**Task details**
Entries follow. Return each line that contains the word "back".

[Saved data entries]
....
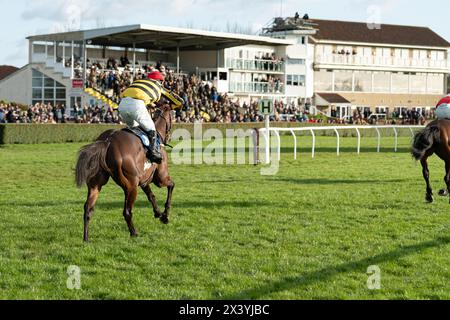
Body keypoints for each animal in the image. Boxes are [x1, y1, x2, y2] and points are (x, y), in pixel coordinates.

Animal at [75, 104, 174, 241]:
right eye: (172, 117)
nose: (169, 136)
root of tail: (107, 141)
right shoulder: (160, 178)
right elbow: (171, 185)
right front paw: (165, 215)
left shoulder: (143, 181)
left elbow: (151, 196)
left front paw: (158, 213)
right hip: (131, 186)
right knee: (127, 211)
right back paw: (134, 233)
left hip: (96, 184)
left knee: (88, 208)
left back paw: (86, 238)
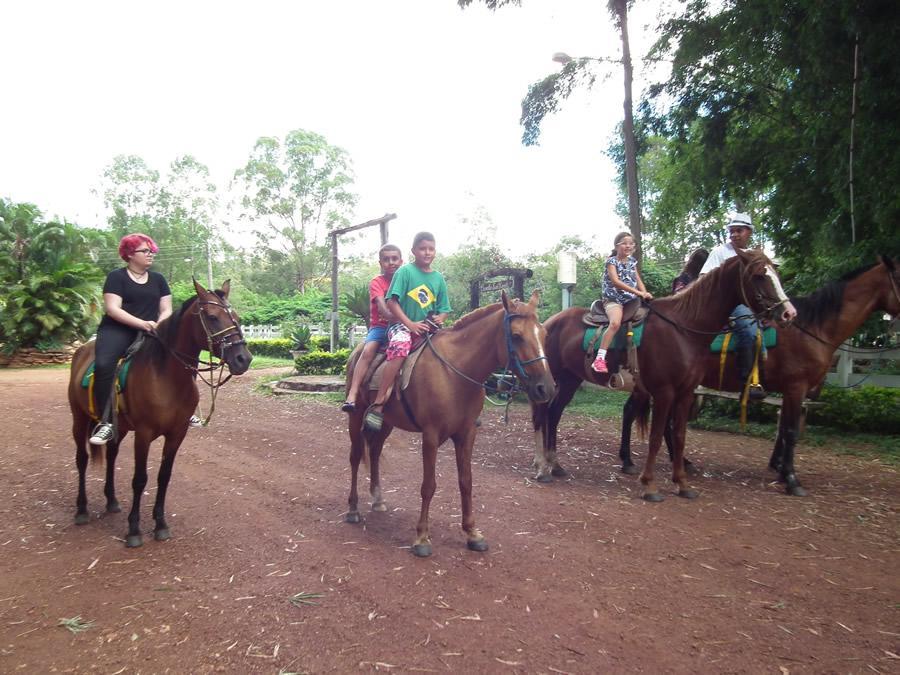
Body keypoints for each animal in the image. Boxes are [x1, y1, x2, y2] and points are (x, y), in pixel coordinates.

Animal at [67, 280, 253, 548]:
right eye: (212, 317)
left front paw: (161, 524)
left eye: (236, 317)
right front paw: (134, 530)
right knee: (81, 459)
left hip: (120, 427)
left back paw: (111, 501)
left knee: (111, 456)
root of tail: (82, 350)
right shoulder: (144, 434)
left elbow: (164, 476)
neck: (166, 376)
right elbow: (139, 479)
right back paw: (81, 510)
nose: (243, 359)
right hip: (79, 419)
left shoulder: (177, 433)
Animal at [344, 294, 556, 556]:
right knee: (355, 457)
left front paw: (472, 533)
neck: (454, 373)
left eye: (544, 335)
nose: (546, 388)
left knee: (374, 452)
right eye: (516, 336)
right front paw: (422, 538)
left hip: (386, 424)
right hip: (355, 417)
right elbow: (428, 485)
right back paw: (353, 509)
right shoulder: (430, 436)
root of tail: (358, 351)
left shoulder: (467, 434)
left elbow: (466, 482)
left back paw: (378, 499)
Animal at [528, 250, 796, 502]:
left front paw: (682, 483)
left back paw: (555, 464)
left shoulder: (685, 392)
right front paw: (649, 485)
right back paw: (544, 466)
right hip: (553, 379)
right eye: (759, 275)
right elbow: (656, 437)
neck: (682, 329)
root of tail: (548, 323)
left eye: (775, 273)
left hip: (570, 380)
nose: (788, 313)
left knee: (554, 414)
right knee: (544, 415)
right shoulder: (664, 392)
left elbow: (679, 436)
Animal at [620, 256, 900, 494]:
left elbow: (784, 428)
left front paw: (780, 468)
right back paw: (630, 460)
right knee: (634, 412)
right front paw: (791, 479)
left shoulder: (790, 390)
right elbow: (790, 431)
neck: (811, 328)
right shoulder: (796, 386)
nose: (788, 314)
....
**Response to the exercise**
right back paw: (134, 233)
left back paw: (86, 238)
left back paw: (111, 501)
right back paw: (81, 510)
right back paw: (353, 509)
left back paw: (378, 499)
left back paw: (555, 464)
right back paw: (544, 466)
right back paw: (630, 460)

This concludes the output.